━━━ Reading text ━━━
Principle:Shiyu coder Kronos Qlib Data Preprocessing
| Field | Value |
|---|---|
| principle_name | Qlib_Data_Preprocessing |
| repository | https://github.com/shiyu-coder/Kronos |
| domains | Data_Engineering, Financial_Data, ETL |
| implemented_by | Implementation:Shiyu_coder_Kronos_QlibDataPreprocessor_Usage |
| last_updated | 2026-02-09 14:00 GMT |
Summary
Extracting, transforming, and splitting financial market data from Microsoft Qlib into train/val/test pickle files for model training.
━━━ Given information ━━━
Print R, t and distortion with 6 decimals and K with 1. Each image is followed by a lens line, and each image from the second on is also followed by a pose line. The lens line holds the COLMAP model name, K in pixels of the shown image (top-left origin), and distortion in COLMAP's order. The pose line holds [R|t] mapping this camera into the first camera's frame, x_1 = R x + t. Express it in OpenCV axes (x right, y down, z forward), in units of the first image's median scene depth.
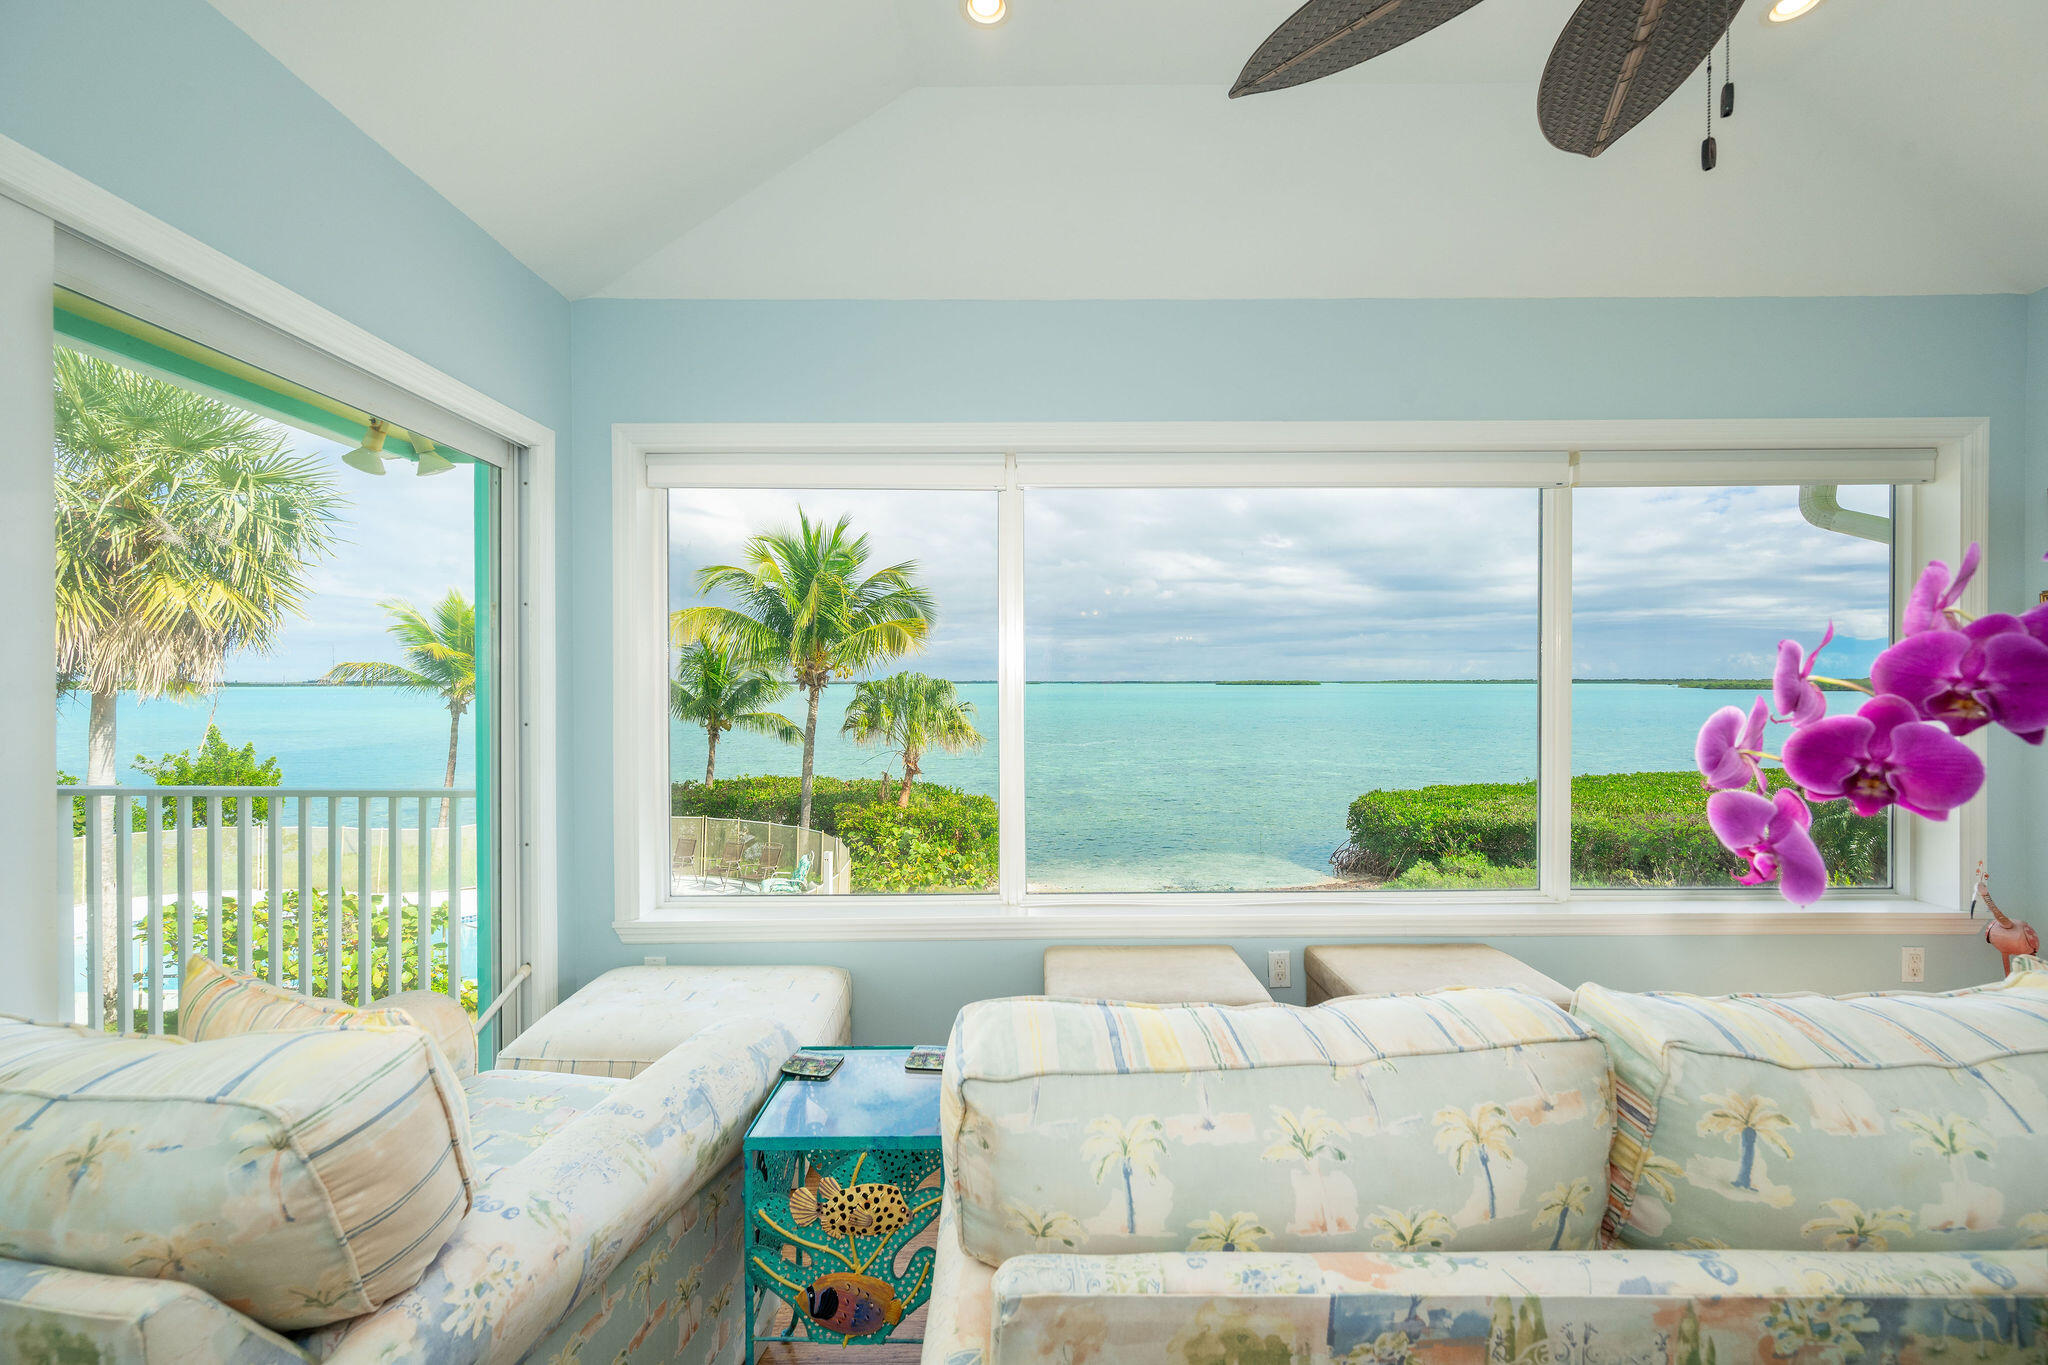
lens RADIAL K [[804.1, 0, 1030.4], [0, 804.1, 694.6], [0, 0, 1]] dist [-0.001278, 0.000184]
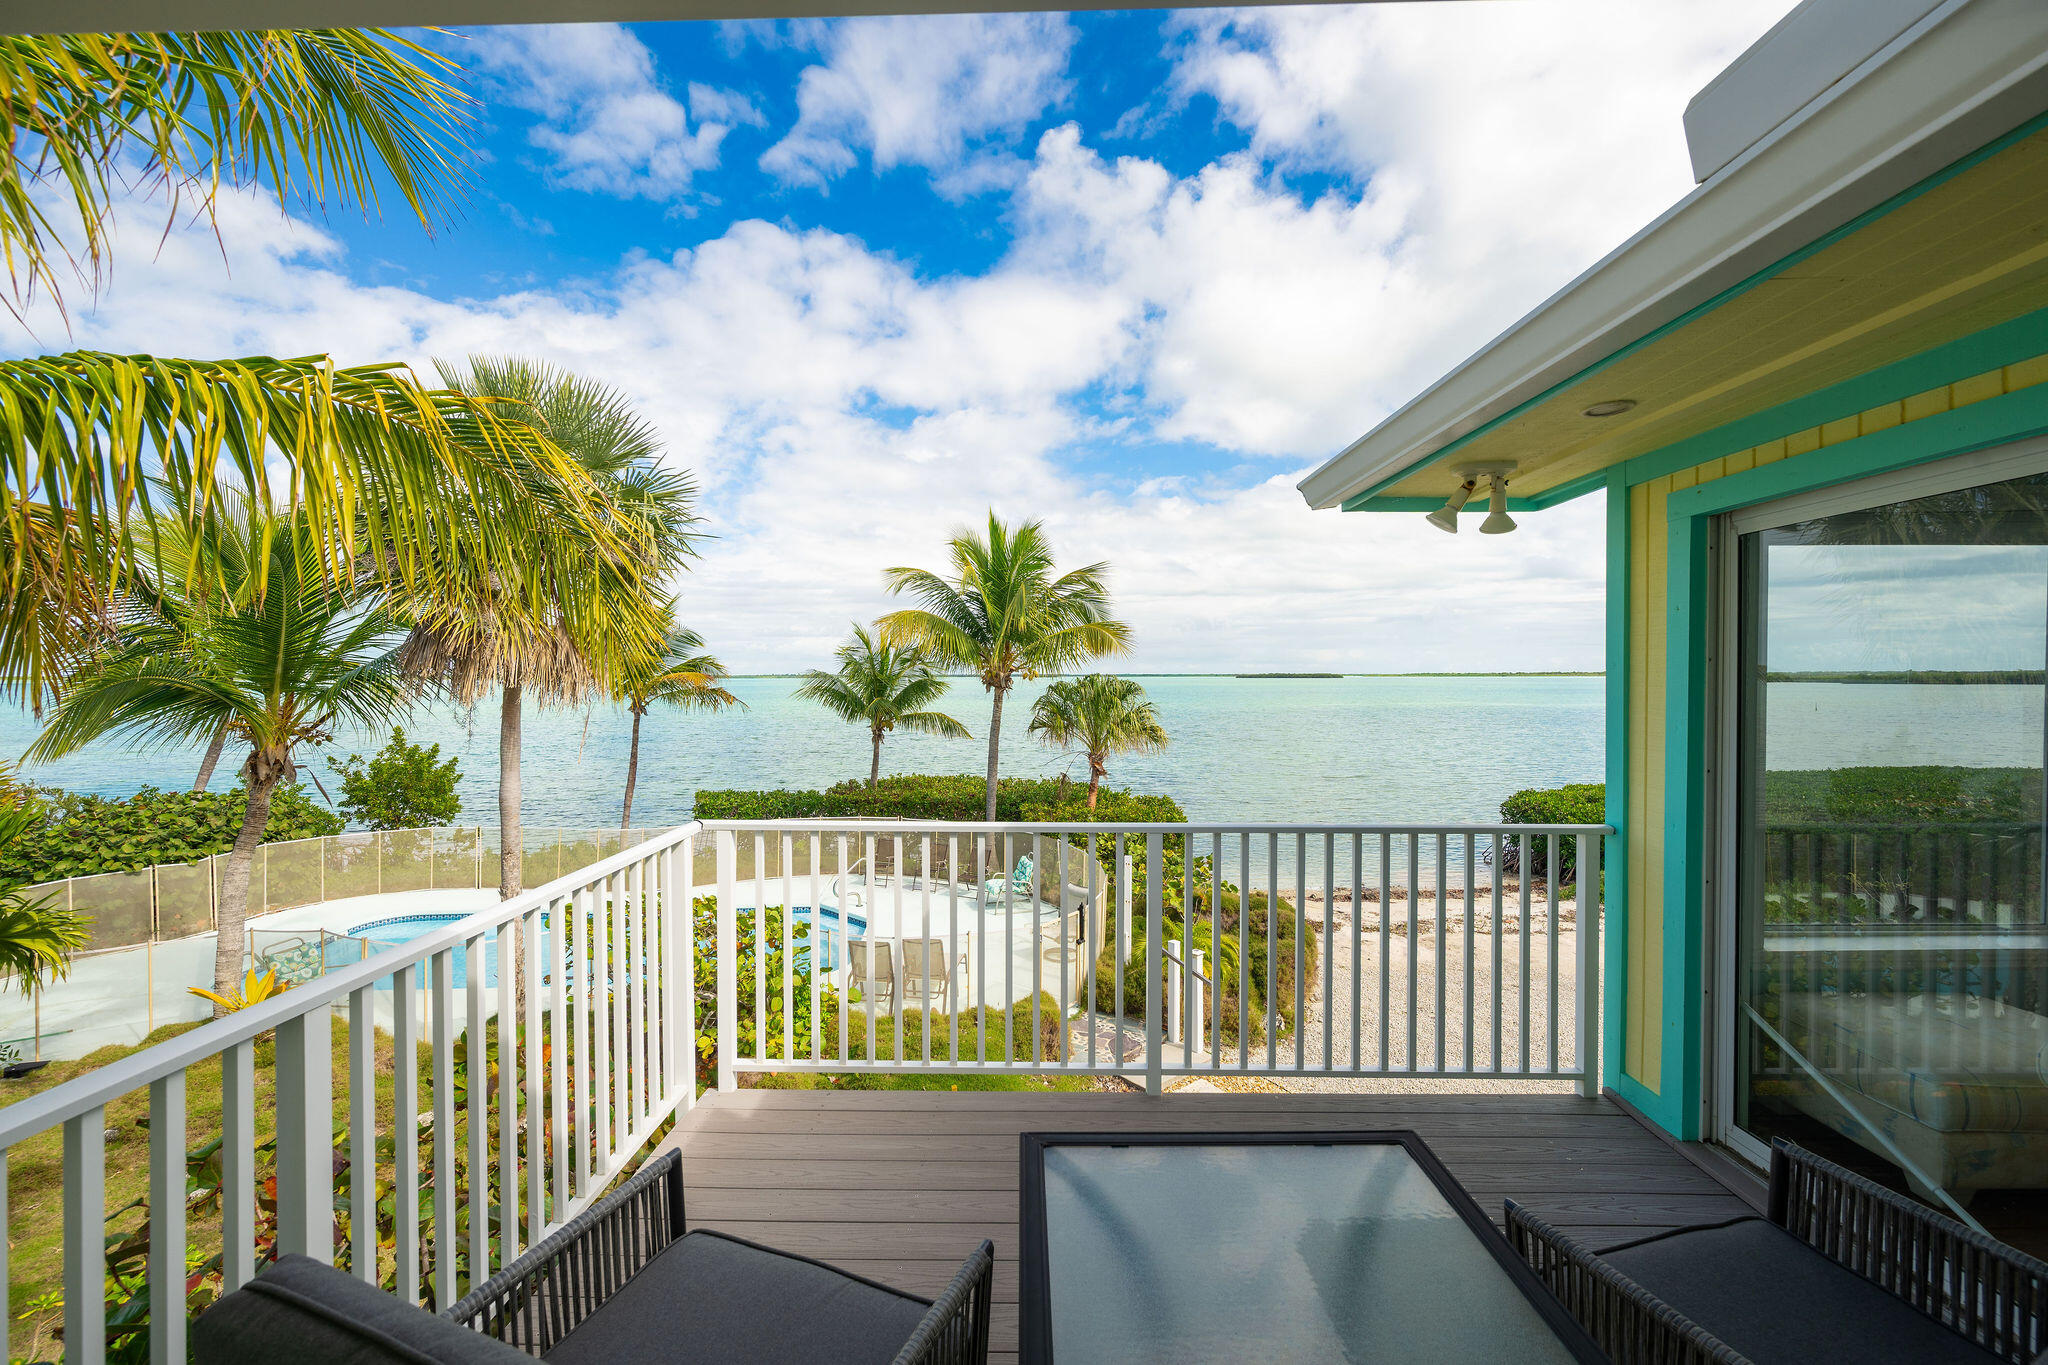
lens RADIAL K [[804.1, 0, 1029.4], [0, 804.1, 688.3], [0, 0, 1]] dist [-0.001278, 0.000184]
pose [[0.999543, -0.003332, -0.030050, -0.202216], [0.003404, 0.999991, 0.002368, -0.012005], [0.030042, -0.002469, 0.999546, -0.004658]]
━━━
• Task requirements:
1/ Write out the portion of the Qlib data preprocessing page that begins at "Principle:Shiyu coder Kronos" and stops after "for model training.".
2/ Extend the Qlib data preprocessing page from its last line, keeping its technical tone.

• Answer section:
1/
Principle:Shiyu coder Kronos Qlib Data Preprocessing
| Field | Value |
|---|---|
| principle_name | Qlib_Data_Preprocessing |
| repository | https://github.com/shiyu-coder/Kronos |
| domains | Data_Engineering, Financial_Data, ETL |
| implemented_by | Implementation:Shiyu_coder_Kronos_QlibDataPreprocessor_Usage |
| last_updated | 2026-02-09 14:00 GMT |
Summary
Extracting, transforming, and splitting financial market data from Microsoft Qlib into train/val/test pickle files for model training.

2/
Concept
The Qlib Data Preprocessing principle defines a structured ETL (Extract, Transform, Load) pipeline for converting raw financial time series from the Qlib data platform into ready-to-use training datasets. The pipeline handles the complexities of:
- Initializing and connecting to the Qlib data provider
- Extracting per-symbol OHLCV data across a configurable time range
- Computing derived features from raw market data
- Filtering out symbols with insufficient data
- Splitting data into time-based train/validation/test partitions
- Serializing the results to disk as pickle files
Theory
The pipeline follows a classic ETL pattern adapted for financial time series:
Extract
Raw data is loaded from Microsoft Qlib's data provider using QlibDataLoader. The Qlib framework abstracts away the underlying data storage, providing a unified API for accessing Chinese A-share market data. The extraction adjusts the time range to include buffer periods:
- Start buffer: Subtracts
lookback_windowfrom the dataset start time to ensure the first training sample has sufficient history. - End buffer: Adds
predict_windowto the dataset end time to ensure the last sample has sufficient future data.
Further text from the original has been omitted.